Zheng’s sentence comes after a series of medical scandals have claimed dozens of lives in China and shaken people’s confidence on the country’s fast-developing pharmaceutical industry. 

Last year, 11 people died in China after being injected with drugs produced by a company in Qiqihar, in northeast China’s Heilongjiang province. Separately, six people died and 80 fell ill after taking an antibiotic produced in east China’s Anhui province in the same year.

Wang Yuexing, board secretary of the Beijing Pharmaceutical Group, says that with Zheng’s death penalty, SFDA officials would be more disciplined in processing new drug applications, which will benefit law-abiding pharmaceutical firms.

SFDA officials were unavailable for comment - but on the same day of Zheng’s sentence, the agency’s website posted the second draft of the revised Regulation on Medicine Registration to call for public comments. In the new draft, the rules for approving new drugs has become more rigorous, ruling out changes in dosage or branding as sufficient criteria for a new drug application. The new draft also stipulates public hearing process for key issues in pharmaceutical regulation.

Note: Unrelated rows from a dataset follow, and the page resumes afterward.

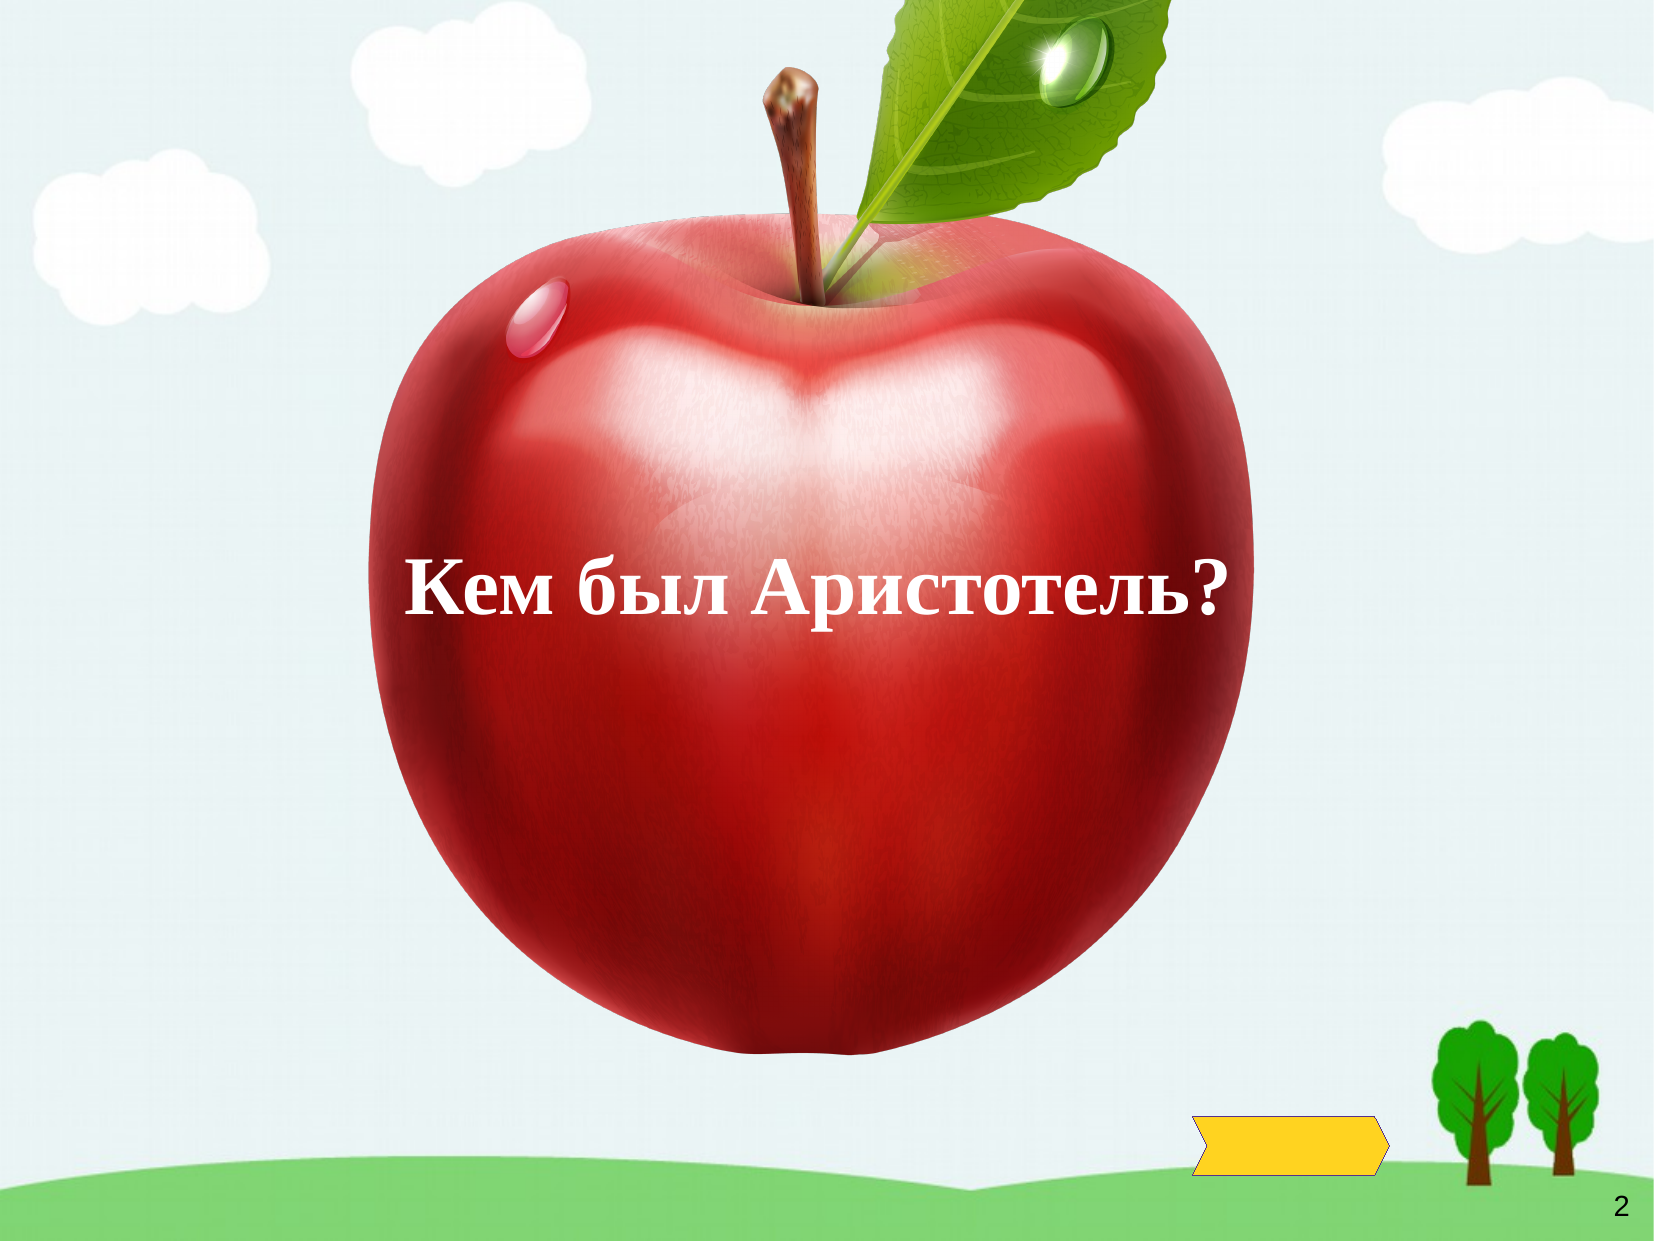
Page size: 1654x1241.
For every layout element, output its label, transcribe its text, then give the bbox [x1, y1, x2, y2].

text_box Кем был Аристотель? [389, 532, 1260, 759]
picture [0, 0, 1654, 1241]
text_box [1192, 1116, 1390, 1176]
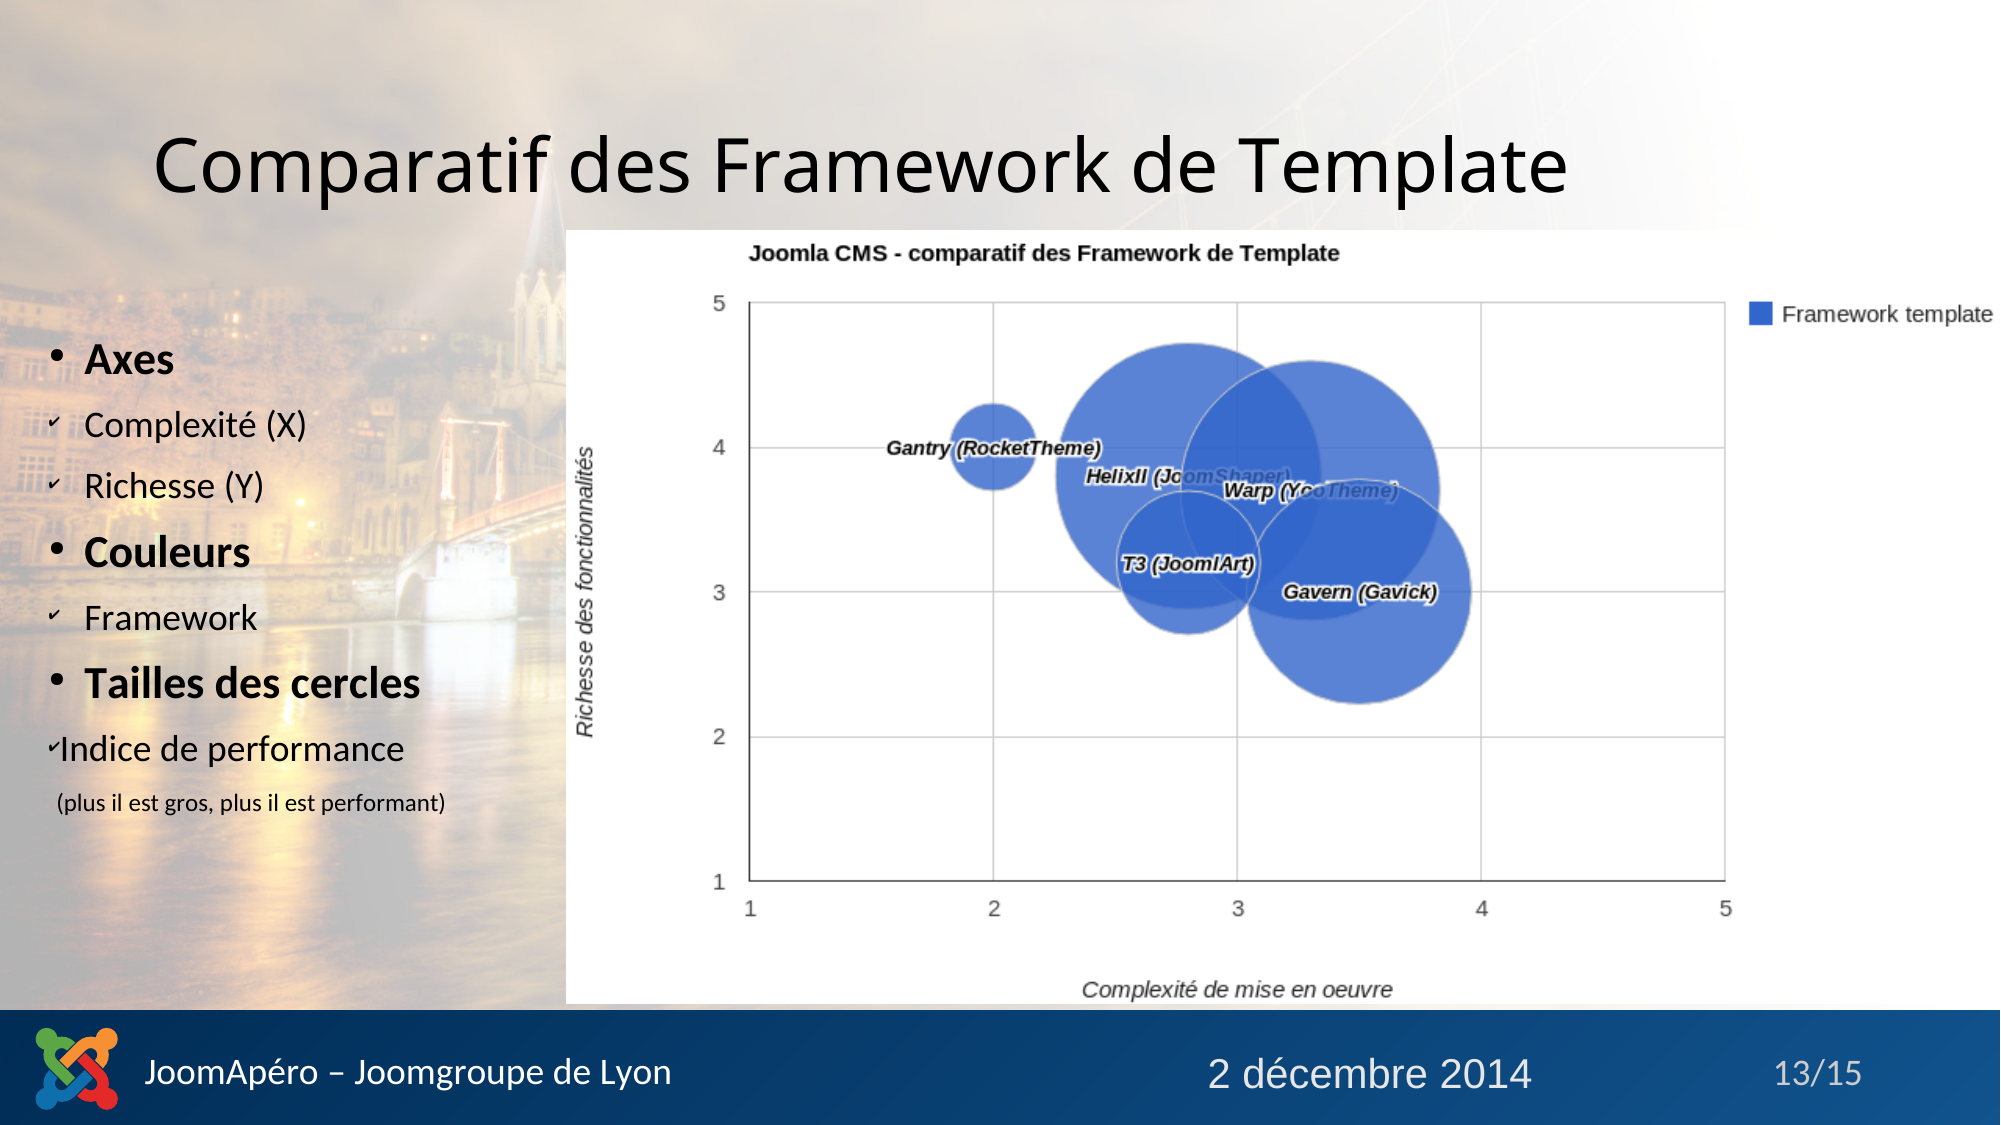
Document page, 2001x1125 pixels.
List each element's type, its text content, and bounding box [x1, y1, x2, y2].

picture [0, 0, 2001, 1125]
title Comparatif des Framework de Template [137, 59, 1863, 278]
subtitle Axes Complexité (X) Richesse (Y) Couleurs Framework Tailles des cercles Indice de performance (plus il est gros, plus il est performant) [48, 334, 579, 1016]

Wang points out that harsh discipline and tightening drug regulation are not enough to encourage most Chinese pharmaceutical firms to pursue genuine innovation. ’Most companies are still too weak to develop innovative medicines - a system from greater pricing rights to wider medical insurance coverage is needed to encourage innovation,’ Wang says.

Gao Jingde, a fake-drug investigator based in Shanghai, adds that more disciplinary actions against local branches of the SFDA are needed, as fake and substandard drugs - which Gao claims to be rampant - are mainly a result of the negligence of local SFDA officials. ’As a whole, more transparent supervision against the whole SFDA system is needed if the agency is to be stopped from abusing or misusing its power,’ Gao told  Chemistry World.